My code: def every_three_nums(start): if start < 100: my_range = range(start, 101, 3) return my_range else: return []
(Edit: Apparently I’ve forgotten how to quote code on these forums. and retain the proper indentations. I included a screen capture.)
When I test test this code, it doesn’t print a list to the console, it prints range(91, 100, 3). The way I understand range(), it’s supposed to generate a list and return that list. Can anybody give me some guidance on what I might be overlooking with this exercise?

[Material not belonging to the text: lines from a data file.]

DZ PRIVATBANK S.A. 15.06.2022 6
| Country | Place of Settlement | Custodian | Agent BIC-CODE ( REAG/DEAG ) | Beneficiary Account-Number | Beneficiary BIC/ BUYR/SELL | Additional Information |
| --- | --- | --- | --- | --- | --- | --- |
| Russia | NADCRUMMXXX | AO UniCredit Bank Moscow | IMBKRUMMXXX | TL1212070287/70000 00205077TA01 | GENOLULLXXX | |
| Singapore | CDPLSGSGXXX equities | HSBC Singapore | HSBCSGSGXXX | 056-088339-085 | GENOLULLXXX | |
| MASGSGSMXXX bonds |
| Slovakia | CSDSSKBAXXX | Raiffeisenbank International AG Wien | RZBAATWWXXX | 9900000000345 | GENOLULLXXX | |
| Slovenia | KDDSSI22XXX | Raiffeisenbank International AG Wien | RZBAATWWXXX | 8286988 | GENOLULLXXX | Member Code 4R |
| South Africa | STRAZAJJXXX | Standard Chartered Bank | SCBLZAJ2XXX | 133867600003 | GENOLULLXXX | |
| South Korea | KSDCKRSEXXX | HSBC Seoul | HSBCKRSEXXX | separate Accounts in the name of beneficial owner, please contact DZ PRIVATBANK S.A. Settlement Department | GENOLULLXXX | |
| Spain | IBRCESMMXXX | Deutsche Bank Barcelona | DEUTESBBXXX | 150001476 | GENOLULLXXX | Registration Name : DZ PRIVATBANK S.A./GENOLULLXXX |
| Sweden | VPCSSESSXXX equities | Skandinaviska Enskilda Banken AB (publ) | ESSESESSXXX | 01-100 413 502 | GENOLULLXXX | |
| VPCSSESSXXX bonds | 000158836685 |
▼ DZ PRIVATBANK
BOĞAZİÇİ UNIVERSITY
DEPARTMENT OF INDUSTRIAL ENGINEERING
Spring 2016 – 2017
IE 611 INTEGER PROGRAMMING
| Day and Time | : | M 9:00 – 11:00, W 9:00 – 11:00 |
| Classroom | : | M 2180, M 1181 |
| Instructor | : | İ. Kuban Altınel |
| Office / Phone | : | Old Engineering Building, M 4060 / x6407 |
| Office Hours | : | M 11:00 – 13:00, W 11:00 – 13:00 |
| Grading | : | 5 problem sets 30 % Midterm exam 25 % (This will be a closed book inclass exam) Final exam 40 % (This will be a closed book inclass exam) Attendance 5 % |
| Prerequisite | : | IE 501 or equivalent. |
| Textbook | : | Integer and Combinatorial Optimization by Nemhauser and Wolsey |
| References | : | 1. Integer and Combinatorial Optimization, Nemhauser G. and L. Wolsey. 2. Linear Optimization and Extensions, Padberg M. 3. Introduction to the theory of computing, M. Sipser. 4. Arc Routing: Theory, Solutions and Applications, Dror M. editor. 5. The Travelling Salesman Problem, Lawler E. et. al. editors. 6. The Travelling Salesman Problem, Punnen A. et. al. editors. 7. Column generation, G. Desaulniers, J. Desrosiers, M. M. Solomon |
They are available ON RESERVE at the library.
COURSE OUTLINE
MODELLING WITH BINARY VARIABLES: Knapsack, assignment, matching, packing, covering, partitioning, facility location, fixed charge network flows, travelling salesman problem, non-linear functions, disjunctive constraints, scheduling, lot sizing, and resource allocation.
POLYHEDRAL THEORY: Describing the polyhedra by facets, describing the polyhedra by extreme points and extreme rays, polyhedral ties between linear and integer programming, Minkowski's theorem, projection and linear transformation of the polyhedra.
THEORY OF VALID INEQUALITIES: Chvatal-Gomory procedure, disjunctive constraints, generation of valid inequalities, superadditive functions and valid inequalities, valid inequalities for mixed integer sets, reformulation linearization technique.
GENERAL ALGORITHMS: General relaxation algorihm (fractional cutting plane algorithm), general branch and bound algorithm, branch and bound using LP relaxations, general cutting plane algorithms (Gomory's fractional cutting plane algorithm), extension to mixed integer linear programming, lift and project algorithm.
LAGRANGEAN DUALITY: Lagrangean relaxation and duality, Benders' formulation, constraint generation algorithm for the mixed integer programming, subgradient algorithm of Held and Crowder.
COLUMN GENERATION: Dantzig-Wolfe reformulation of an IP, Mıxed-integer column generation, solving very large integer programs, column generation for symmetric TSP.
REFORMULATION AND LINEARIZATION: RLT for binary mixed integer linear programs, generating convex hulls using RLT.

Glad you sorted your issue. If you’re looking for formatting guidance this FAQ covers a lot of it-
For anyone else who comes across this and scratches their head range used to return a list in python2. Now it returns an iterable range object (an immutable, low memory sequence-like object). It’s not an iterator so it can’t be exhausted and it supports certain actions common to sequences like slicing and containment testing but not others. The docs have some nice examples-
As per @thegovernment0usa’s comment- If you need a list in python3 you’ll have to covnert it.
print(every_three_nums(100)) should print [100] not [].
There is no need to test the value of start. The arguments supplied to range() will only return values within the range. If start isn’t within range, and you use the list constructor, you’ll get an empty list:
a = 10
print(list(range(a, 10, 2))) #[]
a = 5
print(list(range(a, 10, 2))) #[5, 7, 9]